DOCUMENT PASSAGE.

#####

A primary tool by which the narcissist controls is through gaslighting. The narcissist will tell you that you are misremembering things or are crazy for how you think about something. They want you to doubt your own thoughts and feelings because then they can introduce an alternate belief that will benefit them. So, when you know what happened and the narcissist tries to gaslight you and tell you that you are wrong, it is only natural you want to defend yourself and try to get them to understand the truth.
When we are told that we are wrong we want to explain ourselves so that we can be understood and also be supported in our decisions. When you are trying to explain yourself to someone who is gaslighting you, however, you will become more and more confused. The gaslighter isn’t trying to understand you. They are trying to confuse you. They use word salad and other communication tactics so you lose focus on what you are trying to say. They may even rage to activate your emotions so that you feel more confused. Then, you start to explain your own confusion and you lose focus on what the actual issue even was. This makes you feel more defensive and wanting to explain yourself more to get out of this tangled mess of thoughts and accusations you find yourself in.
Add in the fact that narcissists lack empathy. They can’t take your perspective on the situation, so they don’t have the ability to understand where you are coming from. You are explaining yourself as a way to be heard and understood while the narcissist is only thinking of themselves and what they need to say and do so that they can protect themselves against shame and narcissistic injury.
As you are trying hard to express yourself and feel validated in your own experiences, the narcissist is only thinking of themselves and how things will benefit them. They aren’t listening to your words and processing what changes they can make to prevent similar situations in the future. They are listening to your words to find things they can use against you in that moment, or in the future.
The narcissist is happiest when they see other people struggling. The more you explain yourself the more their narcissistic ego is inflated. Don’t give them the fuel they need to feel better about themselves as you progressively feel worse about yourself. If you find yourself trying to explain yourself to the narcissist, step back and ask yourself why you are trying to get them to understand and whether your explanation of the situation in the past has led to any benefits. If not, then this time isn’t going to be any different. The best thing you can do for yourself is step away and let the narcissist think what they want, because at the end of the day that is what they will do anyways.

#####

Please copy, word for word, the part of the passage on narcissists and gaslighting that starts with the words containing "The narcissist is happiest" and ends with "will do anyways.".

#####

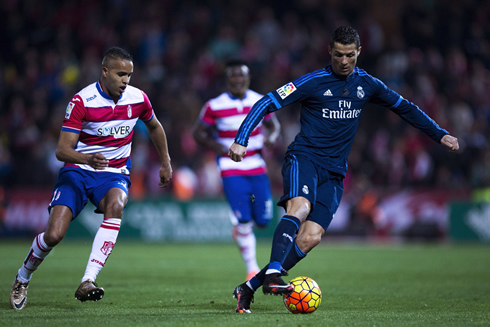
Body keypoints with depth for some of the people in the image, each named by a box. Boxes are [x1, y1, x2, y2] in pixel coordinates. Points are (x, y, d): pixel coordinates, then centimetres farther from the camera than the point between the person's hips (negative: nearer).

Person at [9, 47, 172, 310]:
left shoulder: (137, 99, -3)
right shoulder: (82, 101, -15)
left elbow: (154, 127, 21)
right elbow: (62, 150, -20)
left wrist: (165, 163, 24)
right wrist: (88, 158, -39)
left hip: (114, 173, 2)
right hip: (77, 171, -2)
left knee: (115, 206, -35)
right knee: (53, 235, -17)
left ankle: (87, 282, -39)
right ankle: (22, 279, 16)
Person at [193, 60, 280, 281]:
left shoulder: (261, 102, 1)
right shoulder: (215, 107, -7)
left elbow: (273, 124, 17)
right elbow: (198, 132, 3)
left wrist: (271, 137, -7)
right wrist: (213, 145, -16)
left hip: (257, 168, 3)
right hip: (231, 170, -3)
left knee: (263, 221, 3)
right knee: (243, 221, -14)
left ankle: (238, 226, 39)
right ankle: (252, 268, -1)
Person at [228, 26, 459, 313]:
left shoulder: (367, 85, 10)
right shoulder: (313, 82, -4)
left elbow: (405, 108, 24)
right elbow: (267, 104, -6)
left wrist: (440, 135, 21)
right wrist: (241, 141, -18)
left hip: (334, 173, 4)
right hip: (303, 158, -4)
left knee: (310, 238, -14)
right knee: (300, 207, -36)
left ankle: (249, 288, -11)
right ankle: (273, 274, -47)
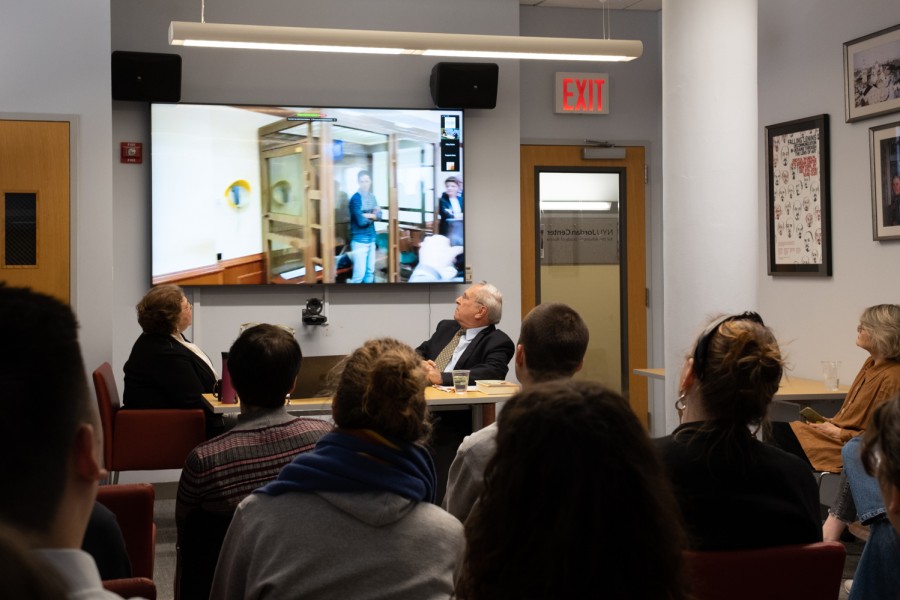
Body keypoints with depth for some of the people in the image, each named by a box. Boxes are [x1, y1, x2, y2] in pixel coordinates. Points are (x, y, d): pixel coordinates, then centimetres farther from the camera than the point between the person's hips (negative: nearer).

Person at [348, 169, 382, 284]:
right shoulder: (356, 198, -12)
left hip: (371, 238, 7)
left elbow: (379, 215, 0)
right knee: (359, 274, -11)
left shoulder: (372, 197, 10)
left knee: (370, 271, 10)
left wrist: (367, 215, -17)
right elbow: (361, 221, -19)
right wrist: (373, 216, -2)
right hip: (359, 240, -7)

#####

ANSWER BELOW.
The narcissist is happiest when they see other people struggling. The more you explain yourself the more their narcissistic ego is inflated. Don’t give them the fuel they need to feel better about themselves as you progressively feel worse about yourself. If you find yourself trying to explain yourself to the narcissist, step back and ask yourself why you are trying to get them to understand and whether your explanation of the situation in the past has led to any benefits. If not, then this time isn’t going to be any different. The best thing you can do for yourself is step away and let the narcissist think what they want, because at the end of the day that is what they will do anyways.